Mon article en bref
Le Scrumban est une méthode hybride qui conserve les rôles et les rituels de Scrum tout en adoptant les mécanismes de flux de Kanban : tableau visuel, limites de travail en cours et planification déclenchée par le besoin plutôt que par le calendrier.
Voici les points essentiels à retenir :
- Définition : la structure d’équipe de Scrum + le pilotage par le flux de Kanban.
- Mécanisme central : la limite WIP, qui plafonne le nombre de tâches simultanées par colonne.
- Planification : à la demande, quand le tableau se vide, et non tous les quinze jours.
- Statut : ce n’est pas un framework officiel — aucun guide de référence, aucune définition normative.
- Pour qui : les équipes que le sprint contraint sans bénéfice, ou celles dont la charge est imprévisible (run, support, maintenance).
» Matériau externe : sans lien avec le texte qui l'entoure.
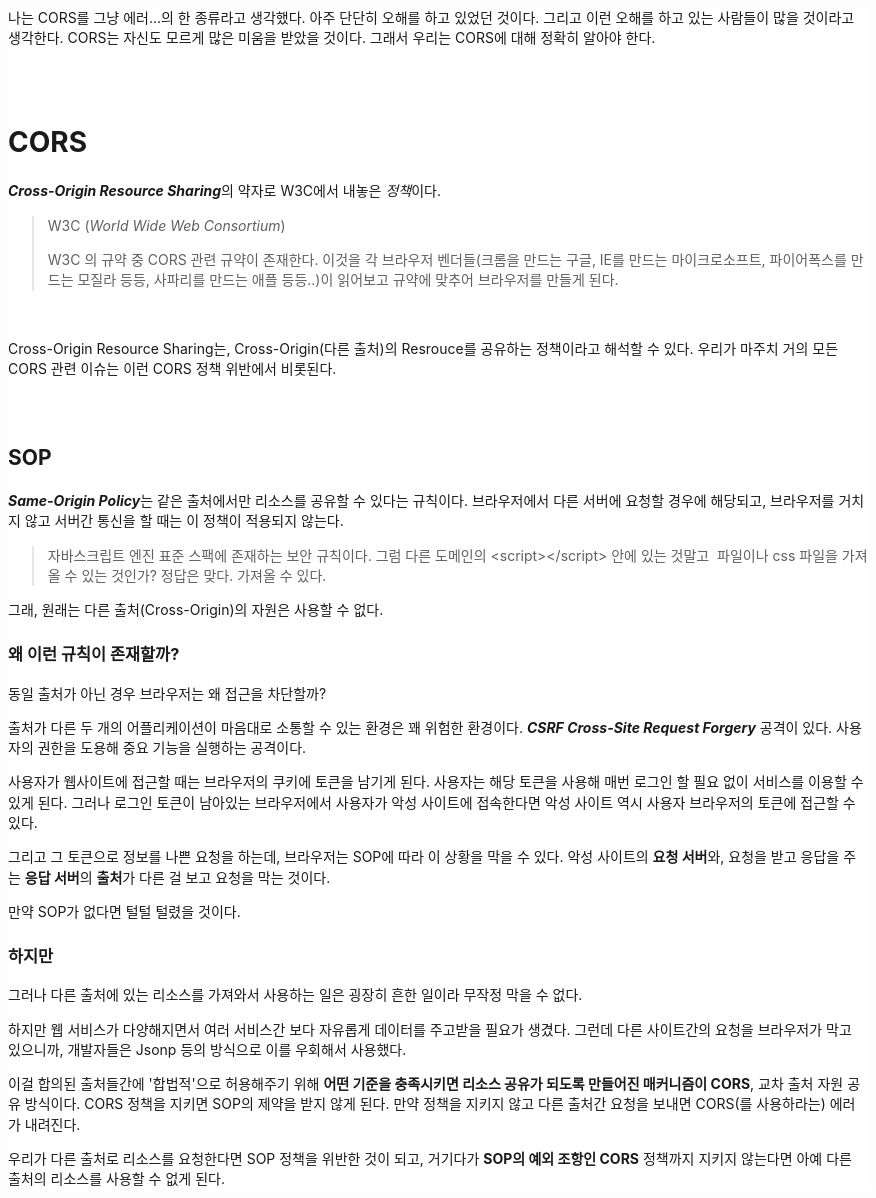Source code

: 나는 CORS를 그냥 에러...의 한 종류라고 생각했다. 아주 단단히 오해를 하고 있었던 것이다. 그리고 이런 오해를 하고 있는 사람들이 많을 것이라고 생각한다. CORS는 자신도 모르게 많은 미움을 받았을 것이다. 그래서 우리는 CORS에 대해 정확히 알아야 한다.

<br>

# CORS

***Cross-Origin Resource Sharing***의 약자로 W3C에서 내놓은 *정책*이다.

> W3C (*World Wide Web Consortium*)
>
> W3C 의 규약 중 CORS 관련 규약이 존재한다. 이것을 각 브라우저 벤더들(크롬을 만드는 구글, IE를 만드는 마이크로소프트, 파이어폭스를 만드는 모질라 등등, 사파리를 만드는 애플 등등..)이 읽어보고 규약에 맞추어 브라우저를 만들게 된다.

<br>

Cross-Origin Resource Sharing는, Cross-Origin(다른 출처)의 Resrouce를 공유하는 정책이라고 해석할 수 있다. 우리가 마주치 거의 모든 CORS 관련 이슈는 이런 CORS 정책 위반에서 비롯된다. 

<br>

## SOP

***Same-Origin Policy***는 같은 출처에서만 리소스를 공유할 수 있다는 규칙이다. 브라우저에서 다른 서버에 요청할 경우에 해당되고, 브라우저를 거치지 않고 서버간 통신을 할 때는 이 정책이 적용되지 않는다. 

> 자바스크립트 엔진 표준 스팩에 존재하는 보안 규칙이다. 그럼 다른 도메인의 <script\></script\> 안에 있는 것말고 <img> 파일이나 css 파일을 가져 올 수 있는 것인가? 정답은 맞다. 가져올 수 있다.

그래, 원래는 다른 출처(Cross-Origin)의 자원은 사용할 수 없다.

### 왜 이런 규칙이 존재할까?

동일 출처가 아닌 경우 브라우저는 왜 접근을 차단할까? 

출처가 다른 두 개의 어플리케이션이 마음대로 소통할 수 있는 환경은 꽤 위험한 환경이다. ***CSRF Cross-Site Request Forgery*** 공격이 있다. 사용자의 권한을 도용해 중요 기능을 실행하는 공격이다. 

사용자가 웹사이트에 접근할 때는 브라우저의 쿠키에 토큰을 남기게 된다. 사용자는 해당 토큰을 사용해 매번 로그인 할 필요 없이 서비스를 이용할 수 있게 된다. 그러나 로그인 토큰이 남아있는 브라우저에서 사용자가 악성 사이트에 접속한다면 악성 사이트 역시 사용자 브라우저의 토큰에 접근할 수 있다.

그리고 그 토큰으로 정보를 나쁜 요청을 하는데, 브라우저는 SOP에 따라 이 상황을 막을 수 있다. 악성 사이트의 **요청 서버**와, 요청을 받고 응답을 주는 **응답 서버**의 **출처**가 다른 걸 보고 요청을 막는 것이다.

만약 SOP가 없다면 털털 털렸을 것이다.

### 하지만

그러나 다른 출처에 있는 리소스를 가져와서 사용하는 일은 굉장히 흔한 일이라 무작정 막을 수 없다. 

하지만 웹 서비스가 다양해지면서 여러 서비스간 보다 자유롭게 데이터를 주고받을 필요가 생겼다. 그런데 다른 사이트간의 요청을 브라우저가 막고 있으니까, 개발자들은 Jsonp 등의 방식으로 이를 우회해서 사용했다.

이걸 합의된 출처들간에 '합법적'으로 허용해주기 위해 **어떤 기준을 충족시키면 리소스 공유가 되도록 만들어진 매커니즘이 CORS**, 교차 출처 자원 공유 방식이다. CORS 정책을 지키면 SOP의 제약을 받지 않게 된다. 만약 정책을 지키지 않고 다른 출처간 요청을 보내면 CORS(를 사용하라는) 에러가 내려진다.

우리가 다른 출처로 리소스를 요청한다면 SOP 정책을 위반한 것이 되고, 거기다가 **SOP의 예외 조항인 CORS** 정책까지 지키지 않는다면 아예 다른 출처의 리소스를 사용할 수 없게 된다.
- Le risque : servir de prétexte à abandonner ce qui gênait dans Scrum sans rien adopter de Kanban.
Le Scrumban est une méthode de gestion de projet agile qui combine l’ossature de Scrum — une équipe stable, des rôles définis, des rituels réguliers — avec les mécanismes de pilotage du flux issus de Kanban : un tableau visuel, des limites de travail en cours et un réapprovisionnement déclenché par la consommation plutôt que par un calendrier.
Cet article ne revient pas sur ce qui distingue Scrum de Kanban : ce comparatif est traité en détail dans l’article Scrum et Kanban : quelles différences. On s’intéresse ici au Scrumban pour lui-même : ce qu’il change concrètement dans le quotidien d’une équipe, et les situations où il constitue un vrai progrès plutôt qu’un renoncement déguisé.
Sommaire
Qu’est-ce que le Scrumban ? Définition

Le Scrumban n’est pas un troisième framework venu s’ajouter aux deux autres, mais une composition. L’équipe garde ce qui structure Scrum — un collectif stable, un Product Owner, des rendez-vous réguliers — et remplace le moteur d’exécution par celui de Kanban : on ne s’engage plus sur un lot de travail pour deux semaines, on tire la tâche suivante quand une place se libère.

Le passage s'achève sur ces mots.